* _Supplied passage_:
BEGIN

Open Mte90 opened 4 months ago
So you propose to create a query parser inside of Amber? I think we could implement macros to Amber so this would be easily programmable. We could also create the whole query language as well but I'm not sure if that's a good idea since it's better to give the programmer building blocks and let them build a library that can do some ORM-like queries as a separate project.
I think that for some commands can be helpful to have them natively and others instead that are external, like contrib-commands
.
As example the GNU commands like mv/cd/ls/find/cat/mkdir etc should be native in the language.
In this way this can be a language and you don't need tons of $command$
in your amber because at that point I can write more fast in bash.
Take this example: https://github.com/Mte90/My-Scripts/blob/master/dev/lsp-installer/install.ab
Probably can simplified with some functions to avoid to repeat them but bash scripts are full of this commands so a way to write more easily is not bad.
Looking at the docs there is no way right now to write a Class but for something like that can be useful in the language itself.

END

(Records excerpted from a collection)
BEGIN

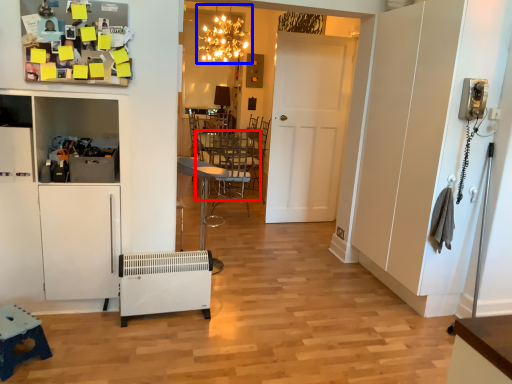
Question: Which point is closer to the camera, table (highlighted by a red box) or light fixture (highlighted by a blue box)?

Choices:
 (A) table
 (B) light fixture

Answer: (A)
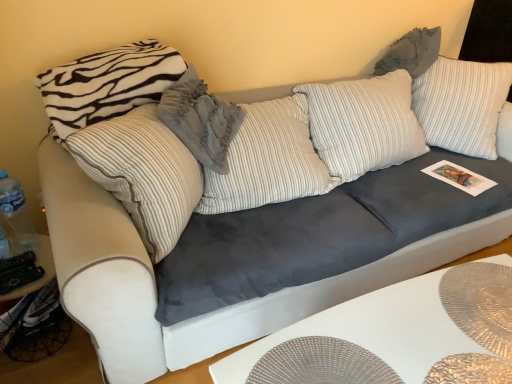
Question: From the image's perspective, is velvety gray pillow at center, placed as the second pillow when sorted from right to left, above or below gray textured pillow at upper right, which is counted as the third pillow, starting from the left?

Choices:
 (A) above
 (B) below

Answer: (B)

Question: From a real-world perspective, is velvety gray pillow at center, placed as the second pillow when sorted from right to left, positioned above or below gray textured pillow at upper right, placed as the 1th pillow when sorted from right to left?

Choices:
 (A) below
 (B) above

Answer: (A)

Question: Which object is positioned farthest from the gray textured pillow at upper right, placed as the 1th pillow when sorted from right to left?

Choices:
 (A) white striped pillow at upper left, positioned as the 3th pillow in right-to-left order
 (B) white textured placemat at lower right
 (C) velvety gray pillow at center, marked as the 2th pillow in a left-to-right arrangement

Answer: (B)

Question: Estimate the real-world distances between objects in this image. Which object is closer to the white striped pillow at upper left, positioned as the 3th pillow in right-to-left order?

Choices:
 (A) gray textured pillow at upper right, which is counted as the third pillow, starting from the left
 (B) velvety gray pillow at center, marked as the 2th pillow in a left-to-right arrangement
 (C) white textured placemat at lower right

Answer: (B)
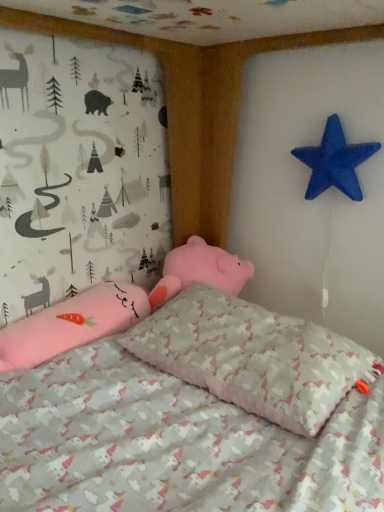
The height and width of the screenshot is (512, 384). What do you see at coordinates (335, 161) in the screenshot? I see `blue matte star at upper right` at bounding box center [335, 161].

Find the location of `blue matte star at upper right`. blue matte star at upper right is located at coordinates (335, 161).

Measure the distance between point [362,154] and camera.

Point [362,154] is 1.23 meters away from camera.

What is the approximate height of blue matte star at upper right?

The height of blue matte star at upper right is 8.21 inches.

Measure the distance between blue matte star at upper right and camera.

3.98 feet.

Describe the element at coordinates (253, 356) in the screenshot. I see `unicorn-patterned fabric pillow at center` at that location.

Locate an element on the screen. Image resolution: width=384 pixels, height=512 pixels. unicorn-patterned fabric pillow at center is located at coordinates (253, 356).

Where is `blue matte star at upper right`? The image size is (384, 512). blue matte star at upper right is located at coordinates (335, 161).

Is blue matte star at upper right at the left side of unicorn-patterned fabric pillow at center?

No.

Between blue matte star at upper right and unicorn-patterned fabric pillow at center, which one is positioned behind?

blue matte star at upper right is behind.

Considering the points (332, 141) and (292, 339), which point is behind, point (332, 141) or point (292, 339)?

Positioned behind is point (332, 141).

From the image's perspective, is blue matte star at upper right beneath unicorn-patterned fabric pillow at center?

No, from the image's perspective, blue matte star at upper right is not below unicorn-patterned fabric pillow at center.

From a real-world perspective, is blue matte star at upper right on top of unicorn-patterned fabric pillow at center?

Yes, from a real-world perspective, blue matte star at upper right is over unicorn-patterned fabric pillow at center

Can you confirm if blue matte star at upper right is wider than unicorn-patterned fabric pillow at center?

No.

Considering the sizes of blue matte star at upper right and unicorn-patterned fabric pillow at center in the image, is blue matte star at upper right taller or shorter than unicorn-patterned fabric pillow at center?

blue matte star at upper right is taller than unicorn-patterned fabric pillow at center.

Considering the sizes of blue matte star at upper right and unicorn-patterned fabric pillow at center in the image, is blue matte star at upper right bigger or smaller than unicorn-patterned fabric pillow at center?

blue matte star at upper right is smaller than unicorn-patterned fabric pillow at center.

Is unicorn-patterned fabric pillow at center inside blue matte star at upper right?

No, unicorn-patterned fabric pillow at center is located outside of blue matte star at upper right.

Is blue matte star at upper right far from unicorn-patterned fabric pillow at center?

No.

Is blue matte star at upper right turned away from unicorn-patterned fabric pillow at center?

No, unicorn-patterned fabric pillow at center is not at the back of blue matte star at upper right.

The image size is (384, 512). I want to click on starfish above the unicorn-patterned fabric pillow at center (from a real-world perspective), so click(x=335, y=161).

Is unicorn-patterned fabric pillow at center to the left of blue matte star at upper right from the viewer's perspective?

Yes.

Which object is closer to the camera, unicorn-patterned fabric pillow at center or blue matte star at upper right?

unicorn-patterned fabric pillow at center is in front.

Looking at this image, which point is more forward, (x=245, y=375) or (x=319, y=187)?

The point (x=245, y=375) is closer.

From the image's perspective, is unicorn-patterned fabric pillow at center beneath blue matte star at upper right?

Yes.

From a real-world perspective, is unicorn-patterned fabric pillow at center below blue matte star at upper right?

Yes, from a real-world perspective, unicorn-patterned fabric pillow at center is under blue matte star at upper right.

Between unicorn-patterned fabric pillow at center and blue matte star at upper right, which one has larger width?

unicorn-patterned fabric pillow at center.

Can you confirm if unicorn-patterned fabric pillow at center is taller than blue matte star at upper right?

No.

Looking at the image, does unicorn-patterned fabric pillow at center seem bigger or smaller compared to blue matte star at upper right?

unicorn-patterned fabric pillow at center is bigger than blue matte star at upper right.

Which is correct: unicorn-patterned fabric pillow at center is inside blue matte star at upper right, or outside of it?

unicorn-patterned fabric pillow at center lies outside blue matte star at upper right.

Is there a large distance between unicorn-patterned fabric pillow at center and blue matte star at upper right?

No, unicorn-patterned fabric pillow at center is in close proximity to blue matte star at upper right.

Is unicorn-patterned fabric pillow at center facing towards blue matte star at upper right?

No, unicorn-patterned fabric pillow at center is not aimed at blue matte star at upper right.

Can you tell me how much unicorn-patterned fabric pillow at center and blue matte star at upper right differ in facing direction?

The angle between the facing direction of unicorn-patterned fabric pillow at center and the facing direction of blue matte star at upper right is 0.65 degrees.

The width and height of the screenshot is (384, 512). I want to click on pillow below the blue matte star at upper right (from a real-world perspective), so click(253, 356).

Find the location of `starfish lying above the unicorn-patterned fabric pillow at center (from the image's perspective)`. starfish lying above the unicorn-patterned fabric pillow at center (from the image's perspective) is located at coordinates (335, 161).

This screenshot has height=512, width=384. In order to click on starfish that is above the unicorn-patterned fabric pillow at center (from a real-world perspective) in this screenshot , I will do `click(335, 161)`.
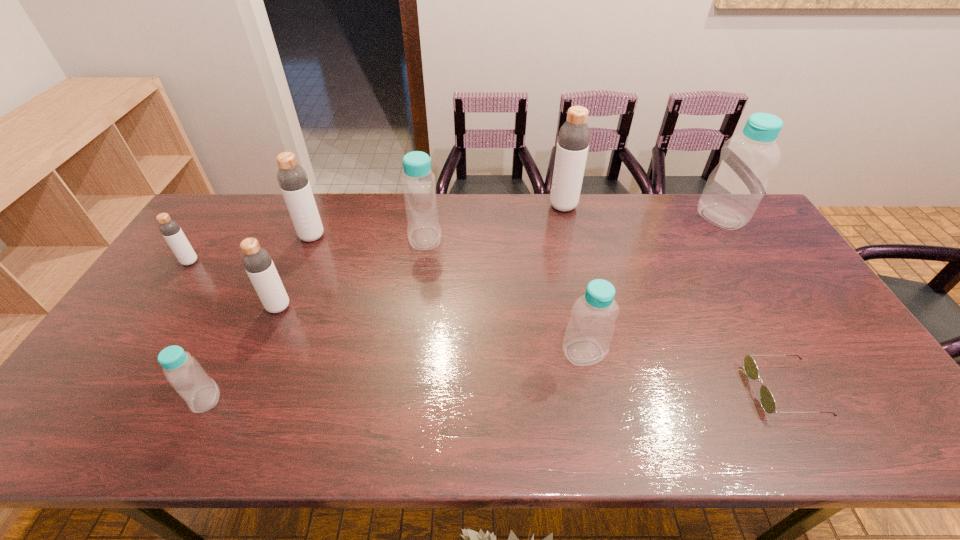
This screenshot has height=540, width=960. Identify the location of the biggest gray bottle. (574, 136).

Find the location of a particular element. This screenshot has width=960, height=540. the farthest gray bottle is located at coordinates (574, 136).

Find the location of `the biggest blue bottle`. the biggest blue bottle is located at coordinates (734, 189).

Locate an element on the screen. The width and height of the screenshot is (960, 540). the rightmost bottle is located at coordinates coord(734,189).

Find the location of `the fifth object from right to left`. the fifth object from right to left is located at coordinates (418, 182).

The width and height of the screenshot is (960, 540). I want to click on the fifth bottle from left to right, so click(x=418, y=182).

Locate an element on the screen. The image size is (960, 540). the second farthest gray bottle is located at coordinates (292, 178).

The image size is (960, 540). Find the location of `the fourth nearest object`. the fourth nearest object is located at coordinates (256, 260).

Find the location of a particular element. The height and width of the screenshot is (540, 960). the second smallest gray bottle is located at coordinates (256, 260).

Locate an element on the screen. The width and height of the screenshot is (960, 540). the second blue bottle from right to left is located at coordinates (589, 332).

END

* _Activity A_: The discussion about native commands in Amber names several GNU commands that it says should be native in the language. List every one of them.
* _Activity B_: Extend the discussion about native commands in Amber with a few more sentences, beginning right after its last line.

* _Answer area A_: mv, cd, ls, find, cat, mkdir

* _Answer area B_:
how would you imagine one would define that structure? i mean as in a library that provides that functionality
I think like a Class object in any language and that the last method return the whole command generated.
User can create kind of libraries as wrapper to most common commands and many of them can be shipped by Amber natively.
As example ffmpeg, youtube-dl or find to be able to generate commands automatically without using pure Bash.
An example:
find "$1" -type f ( -iname *.mp3 -o -iname *.flac ) -print0
This can generated with
find()->file()->ext(['mp3', 'flac'])->print()
In this way Amber can generate a command that works like everywhere (some GNU commands on OSX are different like
sed
) and the user write more amber then bash, otherwise there is no useful reason to use Amber.I can call it like a ORM or CliRM.